**Job**. Please copy the text lines of the listing below word for word, covering every entry and leaving out the pictures.

[Stored data entries]
↓

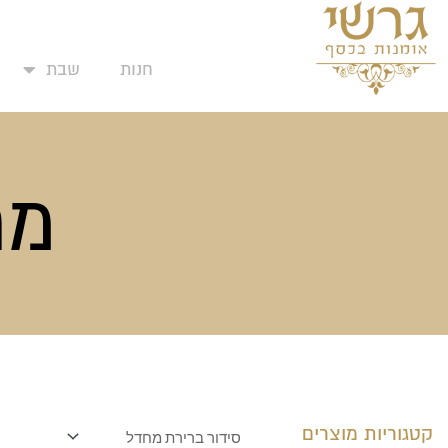
המועד
ילוג
תוכן
חנות
שבת
מת
קטגוריות מוצרים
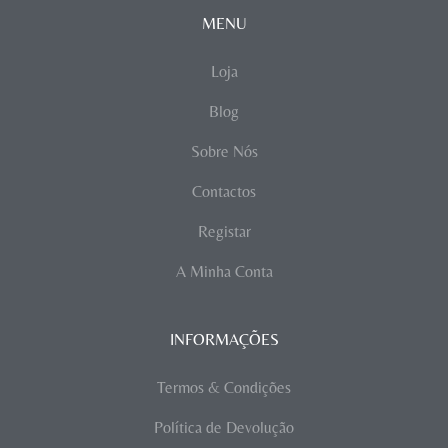
MENU
Loja
Blog
Sobre Nós
Contactos
Registar
A Minha Conta
INFORMAÇÕES
Termos & Condições
Política de Devolução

↑

**Solution**.
המועד
ילוג
תוכן
חנות
שבת
מת
קטגוריות מוצרים
MENU
Loja
Blog
Sobre Nós
Contactos
Registar
A Minha Conta
INFORMAÇÕES
Termos & Condições
Política de Devolução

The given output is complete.